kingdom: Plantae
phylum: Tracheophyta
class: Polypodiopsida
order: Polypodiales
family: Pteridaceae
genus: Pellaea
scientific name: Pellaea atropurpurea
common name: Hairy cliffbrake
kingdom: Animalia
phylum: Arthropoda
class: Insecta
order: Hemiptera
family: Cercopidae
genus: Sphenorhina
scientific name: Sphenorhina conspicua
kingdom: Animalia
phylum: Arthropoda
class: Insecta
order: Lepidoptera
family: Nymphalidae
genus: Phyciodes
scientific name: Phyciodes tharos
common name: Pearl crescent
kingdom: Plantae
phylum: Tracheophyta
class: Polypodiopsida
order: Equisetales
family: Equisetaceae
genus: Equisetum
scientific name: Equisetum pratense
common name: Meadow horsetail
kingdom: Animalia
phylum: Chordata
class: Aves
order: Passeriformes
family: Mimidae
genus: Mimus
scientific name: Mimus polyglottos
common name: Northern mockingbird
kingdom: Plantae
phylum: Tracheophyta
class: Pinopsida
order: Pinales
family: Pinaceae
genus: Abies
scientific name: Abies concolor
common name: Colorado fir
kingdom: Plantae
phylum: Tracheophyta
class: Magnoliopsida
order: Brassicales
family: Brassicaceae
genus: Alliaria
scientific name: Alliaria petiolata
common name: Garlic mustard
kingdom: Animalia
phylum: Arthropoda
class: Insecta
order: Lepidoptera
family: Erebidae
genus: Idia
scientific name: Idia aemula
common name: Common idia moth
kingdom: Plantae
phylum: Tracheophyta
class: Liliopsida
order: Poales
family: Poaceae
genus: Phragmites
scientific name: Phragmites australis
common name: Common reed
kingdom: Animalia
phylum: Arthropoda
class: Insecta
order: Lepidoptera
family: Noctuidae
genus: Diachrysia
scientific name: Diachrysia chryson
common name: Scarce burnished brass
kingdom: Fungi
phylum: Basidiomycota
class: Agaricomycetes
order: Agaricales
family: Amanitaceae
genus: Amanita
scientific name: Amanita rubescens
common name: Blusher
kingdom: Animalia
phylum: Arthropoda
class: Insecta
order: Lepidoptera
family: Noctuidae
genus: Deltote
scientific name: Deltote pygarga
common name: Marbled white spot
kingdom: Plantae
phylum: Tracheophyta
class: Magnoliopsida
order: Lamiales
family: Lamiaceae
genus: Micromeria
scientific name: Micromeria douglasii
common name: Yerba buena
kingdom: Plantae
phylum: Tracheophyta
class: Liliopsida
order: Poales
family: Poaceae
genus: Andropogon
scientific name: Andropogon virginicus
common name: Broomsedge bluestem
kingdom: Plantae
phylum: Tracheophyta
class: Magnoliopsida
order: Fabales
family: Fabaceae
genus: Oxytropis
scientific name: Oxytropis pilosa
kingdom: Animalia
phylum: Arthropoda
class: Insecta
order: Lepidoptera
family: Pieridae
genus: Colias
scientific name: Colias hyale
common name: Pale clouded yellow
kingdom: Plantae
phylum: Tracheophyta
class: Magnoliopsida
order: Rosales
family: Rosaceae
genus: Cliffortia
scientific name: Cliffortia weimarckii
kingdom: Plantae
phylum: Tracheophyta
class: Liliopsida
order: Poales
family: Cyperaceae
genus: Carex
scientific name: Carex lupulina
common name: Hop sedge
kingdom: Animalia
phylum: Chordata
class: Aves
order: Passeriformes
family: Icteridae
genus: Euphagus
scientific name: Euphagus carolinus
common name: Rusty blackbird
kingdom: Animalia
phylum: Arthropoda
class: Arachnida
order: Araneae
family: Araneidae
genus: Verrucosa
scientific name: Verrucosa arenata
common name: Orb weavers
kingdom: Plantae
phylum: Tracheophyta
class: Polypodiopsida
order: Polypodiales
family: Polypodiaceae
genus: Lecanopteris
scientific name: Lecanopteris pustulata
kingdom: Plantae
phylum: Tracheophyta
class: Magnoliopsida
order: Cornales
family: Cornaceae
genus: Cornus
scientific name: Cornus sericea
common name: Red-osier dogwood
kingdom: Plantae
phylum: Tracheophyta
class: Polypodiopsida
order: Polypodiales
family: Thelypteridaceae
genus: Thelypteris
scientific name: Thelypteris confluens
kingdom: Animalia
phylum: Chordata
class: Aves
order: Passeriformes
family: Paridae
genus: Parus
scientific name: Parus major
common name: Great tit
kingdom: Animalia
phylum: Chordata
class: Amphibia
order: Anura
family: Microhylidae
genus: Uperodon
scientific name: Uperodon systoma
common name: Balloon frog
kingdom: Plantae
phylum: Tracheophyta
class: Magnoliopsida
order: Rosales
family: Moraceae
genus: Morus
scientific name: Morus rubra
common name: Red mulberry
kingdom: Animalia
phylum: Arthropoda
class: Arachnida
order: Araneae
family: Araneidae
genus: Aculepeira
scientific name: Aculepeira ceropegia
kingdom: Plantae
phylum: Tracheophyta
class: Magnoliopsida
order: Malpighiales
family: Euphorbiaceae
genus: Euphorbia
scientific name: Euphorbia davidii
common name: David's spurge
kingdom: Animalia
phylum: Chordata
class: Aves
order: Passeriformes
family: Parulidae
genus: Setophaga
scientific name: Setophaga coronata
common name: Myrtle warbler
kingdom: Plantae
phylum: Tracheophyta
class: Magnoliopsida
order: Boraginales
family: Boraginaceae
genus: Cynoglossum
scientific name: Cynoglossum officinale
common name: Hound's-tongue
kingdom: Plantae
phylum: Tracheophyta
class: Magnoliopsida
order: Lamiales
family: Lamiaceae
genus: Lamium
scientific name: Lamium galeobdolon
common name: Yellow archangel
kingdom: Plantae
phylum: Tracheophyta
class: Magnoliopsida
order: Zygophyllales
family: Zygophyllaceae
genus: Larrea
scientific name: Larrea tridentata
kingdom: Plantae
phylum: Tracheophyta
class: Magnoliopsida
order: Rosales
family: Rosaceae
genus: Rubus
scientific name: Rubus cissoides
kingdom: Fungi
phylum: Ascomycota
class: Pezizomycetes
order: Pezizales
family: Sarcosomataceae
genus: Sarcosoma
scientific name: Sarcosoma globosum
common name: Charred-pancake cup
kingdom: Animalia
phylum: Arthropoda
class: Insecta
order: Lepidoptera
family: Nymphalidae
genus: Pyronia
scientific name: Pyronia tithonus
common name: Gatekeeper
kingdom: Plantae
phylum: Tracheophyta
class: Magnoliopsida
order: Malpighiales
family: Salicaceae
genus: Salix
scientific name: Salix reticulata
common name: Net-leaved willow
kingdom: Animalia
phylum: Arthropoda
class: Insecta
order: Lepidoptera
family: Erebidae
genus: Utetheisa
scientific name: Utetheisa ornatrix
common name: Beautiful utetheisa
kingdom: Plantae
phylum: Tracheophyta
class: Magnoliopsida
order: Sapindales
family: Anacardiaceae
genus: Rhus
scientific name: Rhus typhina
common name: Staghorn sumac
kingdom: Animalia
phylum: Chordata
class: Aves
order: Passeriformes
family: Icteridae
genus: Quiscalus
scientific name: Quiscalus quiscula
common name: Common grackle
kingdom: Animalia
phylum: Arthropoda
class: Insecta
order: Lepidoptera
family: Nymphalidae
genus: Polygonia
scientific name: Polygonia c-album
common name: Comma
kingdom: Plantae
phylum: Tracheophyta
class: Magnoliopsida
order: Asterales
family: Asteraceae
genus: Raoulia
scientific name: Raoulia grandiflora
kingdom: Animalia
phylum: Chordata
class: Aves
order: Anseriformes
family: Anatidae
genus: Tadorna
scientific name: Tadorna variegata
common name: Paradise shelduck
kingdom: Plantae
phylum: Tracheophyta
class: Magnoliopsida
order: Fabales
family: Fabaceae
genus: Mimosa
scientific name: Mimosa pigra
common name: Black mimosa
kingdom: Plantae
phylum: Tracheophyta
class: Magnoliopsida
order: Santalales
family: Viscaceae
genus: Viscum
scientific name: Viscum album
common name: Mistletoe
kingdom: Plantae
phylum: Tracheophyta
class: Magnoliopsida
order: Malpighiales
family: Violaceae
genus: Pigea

○ ○ ○

#### WORK TO COMPLETE:
Write out the lines of the entries unchanged, from the line with "family: Salicaceae" up to and including the line with "genus: Quiscalus".

#### SOLUTION FOR THIS EXERCISE:
family: Salicaceae
genus: Salix
scientific name: Salix reticulata
common name: Net-leaved willow
kingdom: Animalia
phylum: Arthropoda
class: Insecta
order: Lepidoptera
family: Erebidae
genus: Utetheisa
scientific name: Utetheisa ornatrix
common name: Beautiful utetheisa
kingdom: Plantae
phylum: Tracheophyta
class: Magnoliopsida
order: Sapindales
family: Anacardiaceae
genus: Rhus
scientific name: Rhus typhina
common name: Staghorn sumac
kingdom: Animalia
phylum: Chordata
class: Aves
order: Passeriformes
family: Icteridae
genus: Quiscalus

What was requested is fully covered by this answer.